■ **Your instructions**: What lines in the listing below hold the string "accountable"? Please copy them out.

■ **Study material**:
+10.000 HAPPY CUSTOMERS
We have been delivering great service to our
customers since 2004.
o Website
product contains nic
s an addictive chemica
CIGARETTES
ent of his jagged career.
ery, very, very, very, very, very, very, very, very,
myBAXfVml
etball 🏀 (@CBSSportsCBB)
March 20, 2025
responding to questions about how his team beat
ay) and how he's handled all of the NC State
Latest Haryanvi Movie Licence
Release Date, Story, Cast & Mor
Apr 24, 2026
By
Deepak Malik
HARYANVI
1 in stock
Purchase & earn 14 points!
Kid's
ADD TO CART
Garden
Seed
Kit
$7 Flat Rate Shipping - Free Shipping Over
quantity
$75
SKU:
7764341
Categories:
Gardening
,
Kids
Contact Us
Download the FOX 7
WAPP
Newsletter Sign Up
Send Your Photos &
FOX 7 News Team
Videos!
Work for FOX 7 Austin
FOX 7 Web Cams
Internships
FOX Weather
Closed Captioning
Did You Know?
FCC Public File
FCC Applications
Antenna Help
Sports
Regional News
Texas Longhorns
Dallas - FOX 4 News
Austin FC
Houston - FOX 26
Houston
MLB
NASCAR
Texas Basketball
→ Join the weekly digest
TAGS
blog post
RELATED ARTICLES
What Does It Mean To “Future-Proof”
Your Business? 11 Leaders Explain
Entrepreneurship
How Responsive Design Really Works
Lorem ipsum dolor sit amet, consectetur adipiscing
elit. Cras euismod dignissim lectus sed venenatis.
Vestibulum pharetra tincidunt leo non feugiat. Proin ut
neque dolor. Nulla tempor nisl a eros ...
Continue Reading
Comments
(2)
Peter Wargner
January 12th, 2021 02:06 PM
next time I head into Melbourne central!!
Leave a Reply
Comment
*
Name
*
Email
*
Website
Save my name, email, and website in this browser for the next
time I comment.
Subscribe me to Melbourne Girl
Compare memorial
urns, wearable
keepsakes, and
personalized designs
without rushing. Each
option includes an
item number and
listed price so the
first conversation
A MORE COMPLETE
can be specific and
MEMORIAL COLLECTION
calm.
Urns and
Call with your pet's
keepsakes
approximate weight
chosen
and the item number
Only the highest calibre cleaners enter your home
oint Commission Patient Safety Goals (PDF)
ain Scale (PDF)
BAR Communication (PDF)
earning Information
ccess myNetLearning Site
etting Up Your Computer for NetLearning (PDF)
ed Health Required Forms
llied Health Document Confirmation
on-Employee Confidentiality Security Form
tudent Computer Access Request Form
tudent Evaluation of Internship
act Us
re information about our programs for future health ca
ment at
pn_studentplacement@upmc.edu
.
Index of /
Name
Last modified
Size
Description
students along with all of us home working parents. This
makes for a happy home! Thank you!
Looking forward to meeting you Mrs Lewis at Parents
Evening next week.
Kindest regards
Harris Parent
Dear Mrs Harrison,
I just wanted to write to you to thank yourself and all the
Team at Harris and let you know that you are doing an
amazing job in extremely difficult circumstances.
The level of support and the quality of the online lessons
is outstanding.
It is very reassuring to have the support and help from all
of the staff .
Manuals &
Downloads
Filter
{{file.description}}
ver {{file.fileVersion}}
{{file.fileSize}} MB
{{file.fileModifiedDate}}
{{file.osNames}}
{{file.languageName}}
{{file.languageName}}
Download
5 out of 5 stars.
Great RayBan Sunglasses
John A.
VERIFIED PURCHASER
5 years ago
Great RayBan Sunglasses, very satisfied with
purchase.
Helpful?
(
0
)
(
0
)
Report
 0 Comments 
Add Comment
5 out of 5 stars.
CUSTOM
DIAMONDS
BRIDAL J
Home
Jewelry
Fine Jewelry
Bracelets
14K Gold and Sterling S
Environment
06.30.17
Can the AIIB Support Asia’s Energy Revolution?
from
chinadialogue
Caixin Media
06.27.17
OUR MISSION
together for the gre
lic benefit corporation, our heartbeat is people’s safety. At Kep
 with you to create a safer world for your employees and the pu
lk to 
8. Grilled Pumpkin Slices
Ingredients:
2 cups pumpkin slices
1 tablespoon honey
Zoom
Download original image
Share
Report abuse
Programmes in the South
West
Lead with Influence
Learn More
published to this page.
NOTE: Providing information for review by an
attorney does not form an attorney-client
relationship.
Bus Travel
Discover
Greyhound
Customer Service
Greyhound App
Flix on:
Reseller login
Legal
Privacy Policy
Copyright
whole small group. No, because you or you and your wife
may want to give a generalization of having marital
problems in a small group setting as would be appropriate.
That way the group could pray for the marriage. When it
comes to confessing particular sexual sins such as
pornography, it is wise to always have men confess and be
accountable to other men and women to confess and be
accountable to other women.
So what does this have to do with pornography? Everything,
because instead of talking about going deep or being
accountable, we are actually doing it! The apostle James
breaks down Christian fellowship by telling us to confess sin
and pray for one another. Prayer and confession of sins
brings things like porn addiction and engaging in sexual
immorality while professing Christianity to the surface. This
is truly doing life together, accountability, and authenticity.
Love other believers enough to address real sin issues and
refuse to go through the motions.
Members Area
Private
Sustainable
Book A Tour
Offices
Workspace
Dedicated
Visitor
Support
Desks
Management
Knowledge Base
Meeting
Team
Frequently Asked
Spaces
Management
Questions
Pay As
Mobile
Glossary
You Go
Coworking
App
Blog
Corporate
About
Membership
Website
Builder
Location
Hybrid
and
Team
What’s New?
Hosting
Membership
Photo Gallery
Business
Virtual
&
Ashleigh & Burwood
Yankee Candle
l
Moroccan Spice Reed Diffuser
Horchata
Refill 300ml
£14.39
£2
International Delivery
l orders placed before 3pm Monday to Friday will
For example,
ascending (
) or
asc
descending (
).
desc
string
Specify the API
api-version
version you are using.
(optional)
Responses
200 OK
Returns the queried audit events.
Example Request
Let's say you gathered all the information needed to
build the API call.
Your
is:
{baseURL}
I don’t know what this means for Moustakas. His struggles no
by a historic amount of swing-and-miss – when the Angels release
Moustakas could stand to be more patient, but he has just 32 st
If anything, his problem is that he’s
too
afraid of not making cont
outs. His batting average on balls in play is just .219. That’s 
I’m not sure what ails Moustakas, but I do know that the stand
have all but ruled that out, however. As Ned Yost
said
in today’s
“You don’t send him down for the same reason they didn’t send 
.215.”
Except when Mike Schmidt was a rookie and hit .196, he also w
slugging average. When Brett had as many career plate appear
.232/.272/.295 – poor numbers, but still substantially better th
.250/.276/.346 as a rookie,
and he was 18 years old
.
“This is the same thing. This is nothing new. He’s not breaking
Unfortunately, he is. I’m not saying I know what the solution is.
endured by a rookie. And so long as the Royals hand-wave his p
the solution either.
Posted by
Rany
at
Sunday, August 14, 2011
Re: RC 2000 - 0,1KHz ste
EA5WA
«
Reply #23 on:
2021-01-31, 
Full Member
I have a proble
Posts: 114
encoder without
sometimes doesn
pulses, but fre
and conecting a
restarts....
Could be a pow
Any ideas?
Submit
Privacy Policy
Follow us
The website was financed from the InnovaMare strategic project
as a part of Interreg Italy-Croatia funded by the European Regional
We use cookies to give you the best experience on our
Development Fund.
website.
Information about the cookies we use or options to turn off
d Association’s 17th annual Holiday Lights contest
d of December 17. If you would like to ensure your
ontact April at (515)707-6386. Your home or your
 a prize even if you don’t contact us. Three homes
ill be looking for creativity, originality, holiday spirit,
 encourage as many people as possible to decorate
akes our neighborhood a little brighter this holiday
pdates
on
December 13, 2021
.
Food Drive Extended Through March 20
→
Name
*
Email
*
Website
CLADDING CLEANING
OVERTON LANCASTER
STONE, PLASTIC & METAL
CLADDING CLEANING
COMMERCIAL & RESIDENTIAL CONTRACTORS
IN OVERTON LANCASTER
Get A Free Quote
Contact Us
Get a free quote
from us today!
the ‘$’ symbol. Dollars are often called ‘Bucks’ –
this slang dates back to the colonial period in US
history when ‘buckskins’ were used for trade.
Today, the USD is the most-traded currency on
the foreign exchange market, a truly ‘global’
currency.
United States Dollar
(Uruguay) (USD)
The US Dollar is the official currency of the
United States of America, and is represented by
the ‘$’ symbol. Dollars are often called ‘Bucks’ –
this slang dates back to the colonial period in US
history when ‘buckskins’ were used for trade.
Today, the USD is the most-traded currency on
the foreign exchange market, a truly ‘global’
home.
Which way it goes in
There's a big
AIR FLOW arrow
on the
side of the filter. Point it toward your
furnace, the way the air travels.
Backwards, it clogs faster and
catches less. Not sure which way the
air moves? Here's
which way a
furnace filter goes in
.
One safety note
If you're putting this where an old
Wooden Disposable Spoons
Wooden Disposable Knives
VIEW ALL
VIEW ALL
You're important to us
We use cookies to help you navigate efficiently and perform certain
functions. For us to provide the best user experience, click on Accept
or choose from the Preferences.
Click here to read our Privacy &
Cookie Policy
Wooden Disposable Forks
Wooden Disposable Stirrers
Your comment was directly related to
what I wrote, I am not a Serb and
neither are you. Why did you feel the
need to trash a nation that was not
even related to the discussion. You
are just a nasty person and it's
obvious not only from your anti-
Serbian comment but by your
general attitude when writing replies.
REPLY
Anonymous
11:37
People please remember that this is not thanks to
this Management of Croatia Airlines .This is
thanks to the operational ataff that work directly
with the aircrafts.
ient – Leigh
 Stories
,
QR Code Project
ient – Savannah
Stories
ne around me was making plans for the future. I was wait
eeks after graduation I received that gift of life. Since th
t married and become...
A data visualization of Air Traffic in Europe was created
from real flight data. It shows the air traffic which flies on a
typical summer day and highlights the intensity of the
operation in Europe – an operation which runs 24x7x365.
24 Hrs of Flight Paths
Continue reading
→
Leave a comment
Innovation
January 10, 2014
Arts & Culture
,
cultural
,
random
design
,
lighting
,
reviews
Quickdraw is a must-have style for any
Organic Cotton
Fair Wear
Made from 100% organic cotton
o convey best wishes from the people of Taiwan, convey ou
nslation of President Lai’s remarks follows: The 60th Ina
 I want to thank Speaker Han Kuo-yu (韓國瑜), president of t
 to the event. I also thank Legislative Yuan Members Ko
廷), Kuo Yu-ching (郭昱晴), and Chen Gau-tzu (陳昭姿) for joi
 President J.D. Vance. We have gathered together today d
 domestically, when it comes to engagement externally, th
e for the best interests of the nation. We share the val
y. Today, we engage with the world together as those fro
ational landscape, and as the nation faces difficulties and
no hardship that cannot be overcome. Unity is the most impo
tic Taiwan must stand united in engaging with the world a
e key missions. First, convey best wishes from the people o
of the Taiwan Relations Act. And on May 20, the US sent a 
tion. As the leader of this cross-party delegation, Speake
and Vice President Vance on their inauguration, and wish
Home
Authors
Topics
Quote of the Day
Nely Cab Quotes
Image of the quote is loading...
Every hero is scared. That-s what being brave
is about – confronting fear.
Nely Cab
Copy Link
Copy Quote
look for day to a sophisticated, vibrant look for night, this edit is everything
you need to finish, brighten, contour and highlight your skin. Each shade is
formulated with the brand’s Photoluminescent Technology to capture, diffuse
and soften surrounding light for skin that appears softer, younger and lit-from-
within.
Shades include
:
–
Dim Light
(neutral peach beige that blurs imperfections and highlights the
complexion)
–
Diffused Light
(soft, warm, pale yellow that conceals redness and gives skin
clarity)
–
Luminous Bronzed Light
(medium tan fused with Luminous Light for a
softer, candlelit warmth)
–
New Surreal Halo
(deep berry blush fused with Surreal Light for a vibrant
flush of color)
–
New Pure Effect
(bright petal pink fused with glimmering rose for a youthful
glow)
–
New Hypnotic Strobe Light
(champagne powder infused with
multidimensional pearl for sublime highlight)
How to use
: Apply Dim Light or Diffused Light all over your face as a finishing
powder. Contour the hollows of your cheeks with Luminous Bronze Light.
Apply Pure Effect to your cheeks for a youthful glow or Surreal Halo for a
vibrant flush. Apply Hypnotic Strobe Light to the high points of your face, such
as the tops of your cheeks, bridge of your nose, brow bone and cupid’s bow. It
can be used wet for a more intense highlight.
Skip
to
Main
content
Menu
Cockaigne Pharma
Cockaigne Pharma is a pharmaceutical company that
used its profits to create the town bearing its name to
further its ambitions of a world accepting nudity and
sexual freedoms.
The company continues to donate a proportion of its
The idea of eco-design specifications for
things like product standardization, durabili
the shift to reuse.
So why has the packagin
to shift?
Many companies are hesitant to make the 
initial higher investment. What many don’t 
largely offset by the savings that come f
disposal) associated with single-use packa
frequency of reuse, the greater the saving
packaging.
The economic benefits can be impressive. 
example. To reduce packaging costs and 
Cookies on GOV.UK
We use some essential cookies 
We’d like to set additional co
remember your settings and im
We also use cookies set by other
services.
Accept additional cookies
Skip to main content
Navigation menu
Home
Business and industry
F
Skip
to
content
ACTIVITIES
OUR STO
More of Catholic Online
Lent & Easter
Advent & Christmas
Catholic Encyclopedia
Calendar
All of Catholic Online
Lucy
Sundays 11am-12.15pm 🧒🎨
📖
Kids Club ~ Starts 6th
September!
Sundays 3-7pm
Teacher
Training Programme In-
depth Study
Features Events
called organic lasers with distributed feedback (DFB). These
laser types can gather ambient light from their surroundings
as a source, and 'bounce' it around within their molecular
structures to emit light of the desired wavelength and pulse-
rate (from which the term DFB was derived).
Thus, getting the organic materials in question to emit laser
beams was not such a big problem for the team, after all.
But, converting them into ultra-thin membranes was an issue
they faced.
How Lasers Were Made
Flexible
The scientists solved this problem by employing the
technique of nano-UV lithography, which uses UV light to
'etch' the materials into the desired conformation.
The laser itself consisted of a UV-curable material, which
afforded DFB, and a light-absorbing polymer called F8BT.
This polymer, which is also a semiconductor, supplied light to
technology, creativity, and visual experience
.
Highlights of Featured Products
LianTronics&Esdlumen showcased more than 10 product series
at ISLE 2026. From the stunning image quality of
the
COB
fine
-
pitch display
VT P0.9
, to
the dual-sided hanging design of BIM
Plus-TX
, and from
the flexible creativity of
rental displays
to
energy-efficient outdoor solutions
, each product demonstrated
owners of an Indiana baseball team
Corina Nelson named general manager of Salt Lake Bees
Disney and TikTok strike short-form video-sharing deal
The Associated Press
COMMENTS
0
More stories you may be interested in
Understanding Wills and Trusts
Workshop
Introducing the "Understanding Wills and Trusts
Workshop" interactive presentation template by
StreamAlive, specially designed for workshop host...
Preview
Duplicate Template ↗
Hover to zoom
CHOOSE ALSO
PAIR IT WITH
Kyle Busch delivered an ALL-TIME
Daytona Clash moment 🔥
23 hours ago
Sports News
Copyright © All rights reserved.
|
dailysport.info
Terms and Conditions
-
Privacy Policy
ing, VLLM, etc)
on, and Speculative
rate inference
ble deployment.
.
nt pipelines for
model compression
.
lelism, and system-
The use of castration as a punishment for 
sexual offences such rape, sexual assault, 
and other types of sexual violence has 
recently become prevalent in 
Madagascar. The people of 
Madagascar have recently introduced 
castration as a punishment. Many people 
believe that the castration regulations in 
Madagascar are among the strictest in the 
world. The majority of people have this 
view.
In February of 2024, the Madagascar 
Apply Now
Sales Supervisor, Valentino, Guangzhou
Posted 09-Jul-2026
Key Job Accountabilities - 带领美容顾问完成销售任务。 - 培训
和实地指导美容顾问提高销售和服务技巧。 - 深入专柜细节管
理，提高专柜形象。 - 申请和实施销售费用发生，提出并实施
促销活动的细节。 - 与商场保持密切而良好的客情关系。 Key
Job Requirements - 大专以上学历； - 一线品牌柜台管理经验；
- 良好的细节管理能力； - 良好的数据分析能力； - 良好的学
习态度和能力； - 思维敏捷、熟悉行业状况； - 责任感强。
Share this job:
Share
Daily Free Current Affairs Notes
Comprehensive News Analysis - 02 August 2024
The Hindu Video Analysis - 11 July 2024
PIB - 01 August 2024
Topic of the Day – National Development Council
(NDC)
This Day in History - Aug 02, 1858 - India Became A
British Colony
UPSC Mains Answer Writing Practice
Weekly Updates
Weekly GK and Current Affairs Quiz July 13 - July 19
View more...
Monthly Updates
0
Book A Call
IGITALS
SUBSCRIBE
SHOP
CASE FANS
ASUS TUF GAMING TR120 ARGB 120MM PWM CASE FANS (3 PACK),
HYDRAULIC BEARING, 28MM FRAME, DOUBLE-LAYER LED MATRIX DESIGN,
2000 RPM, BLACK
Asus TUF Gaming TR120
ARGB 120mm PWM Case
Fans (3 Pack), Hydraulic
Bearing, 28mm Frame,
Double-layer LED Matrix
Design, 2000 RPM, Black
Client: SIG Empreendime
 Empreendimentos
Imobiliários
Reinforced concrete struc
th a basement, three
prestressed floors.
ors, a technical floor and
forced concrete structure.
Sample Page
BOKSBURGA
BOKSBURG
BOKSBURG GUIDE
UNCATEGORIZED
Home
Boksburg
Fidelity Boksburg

■ **Output**:
accountable to other men and women to confess and be
accountable to other women.
accountable, we are actually doing it! The apostle James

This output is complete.